Figure 2.

A schematic view of the pre-endosymbiont hypothesis. The premitochondrion is seen as a membrane-bound entity endowed with a protein import system and various ion/small-molecule transporters, compartmentalizing many of the metabolic functions of the mitochondrion. The premitochondrion is assumed to have evolved endogenously within the pre-eukaryote cell from proteins that now constitute a major portion of the NPC (non-α-proteobacterial component) of the contemporary mitochondrial proteome. An α-proteobacteria-like endosymbiont is converted to the ancestral mitochondrion, effectively “capturing” the protein components and functions of the premitochondrion. The endosymbiont contributes the APC (α-proteobacterial component) of the mitochondrial proteome, which is largely directed toward specification of energy-generating capacity (in the form of coupled electron transfer/oxidative phosphorylation).
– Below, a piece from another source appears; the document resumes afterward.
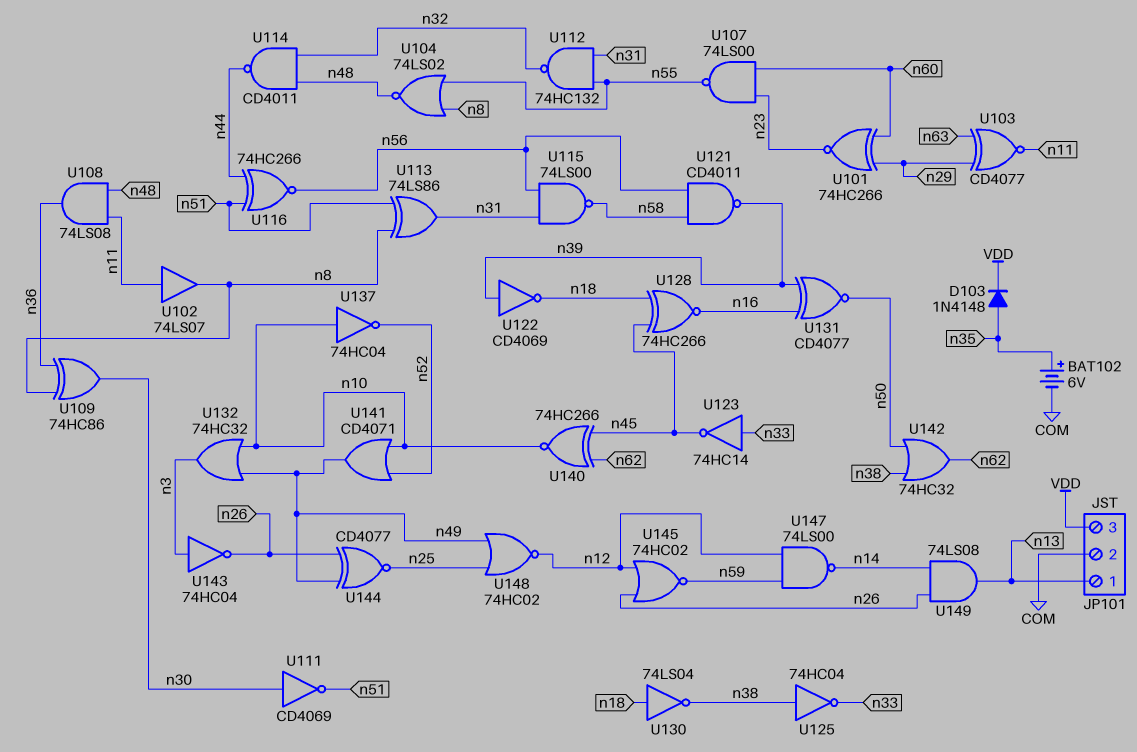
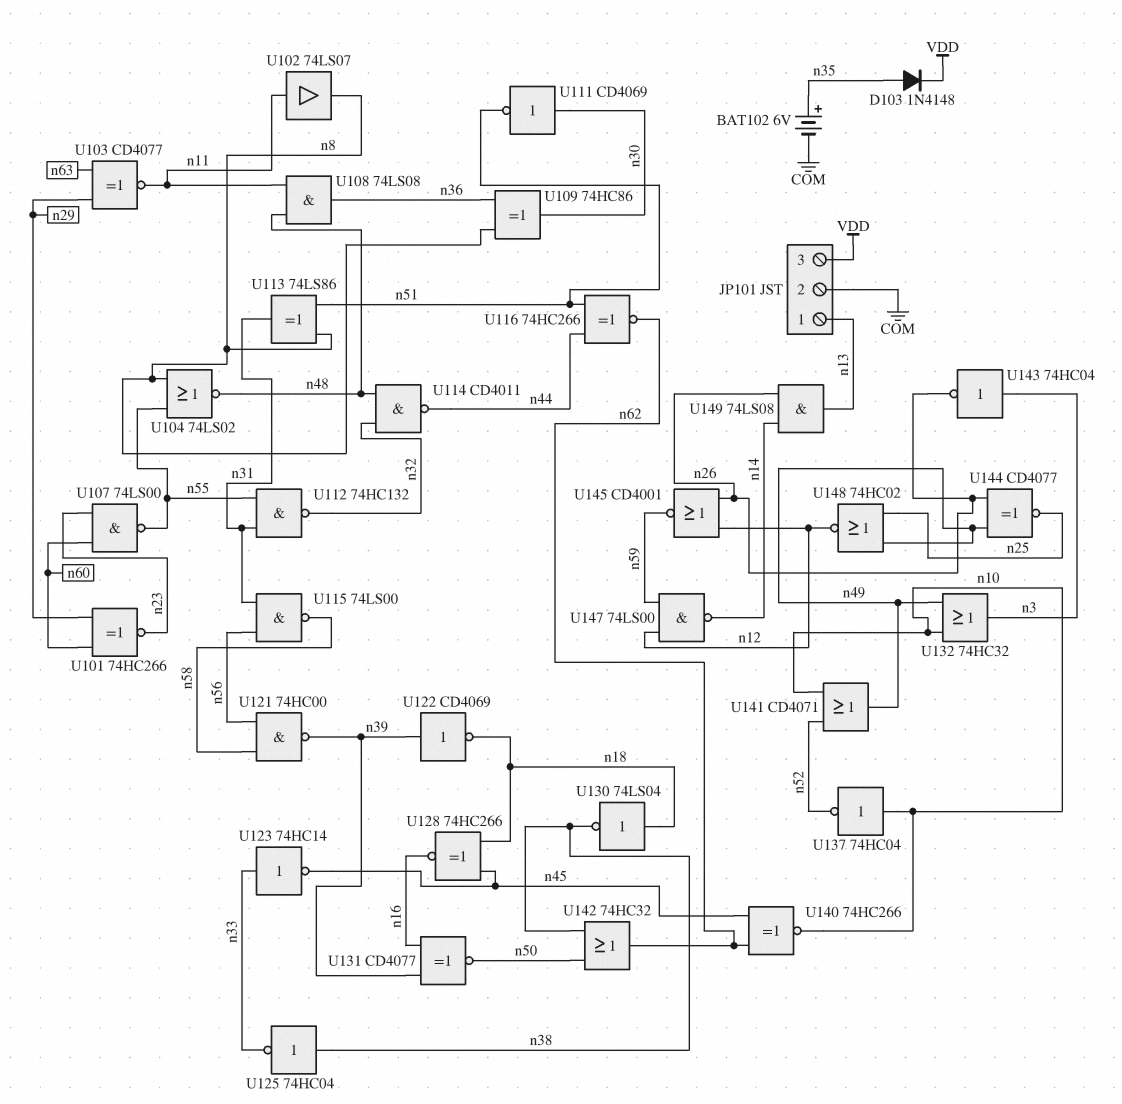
U116: XNOR 74HC266 (in n44, in n51, out n56) -> XNOR 74HC266 (in n44, in n51, out n62)
U121: NAND CD4011 (in n56, in n58, out n39) -> NAND 74HC00 (in n56, in n58, out n39)
U145: NOR 74HC02 (in n12, in n26, out n59) -> NOR CD4001 (in n12, in n26, out n59)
The premitochondrion → ancestral mitochondrion conversion is greatly facilitated by the existence of the reservoir of premitochondrial proteins in the host cell. Endosymbiont-to-nucleus gene transfer (EGT) coupled with rationalization of redundant pathways results in the formation of evolutionarily chimeric enzymatic pathways and protein complexes in the ancestral mitochondrion, as well as functional relocation of the products of some transferred α-proteobacterial genes to other cellular compartments. The premitochondrion is assumed to be a non-energy-generating organelle that imports ATP; a key innovation in the transition to the contemporary mitochondrion is the generation/acquisition of an ADP/ATP transporter that reverses this flow, ultimately allowing the mitochondrion to become the primary site of ATP generation for cellular functions.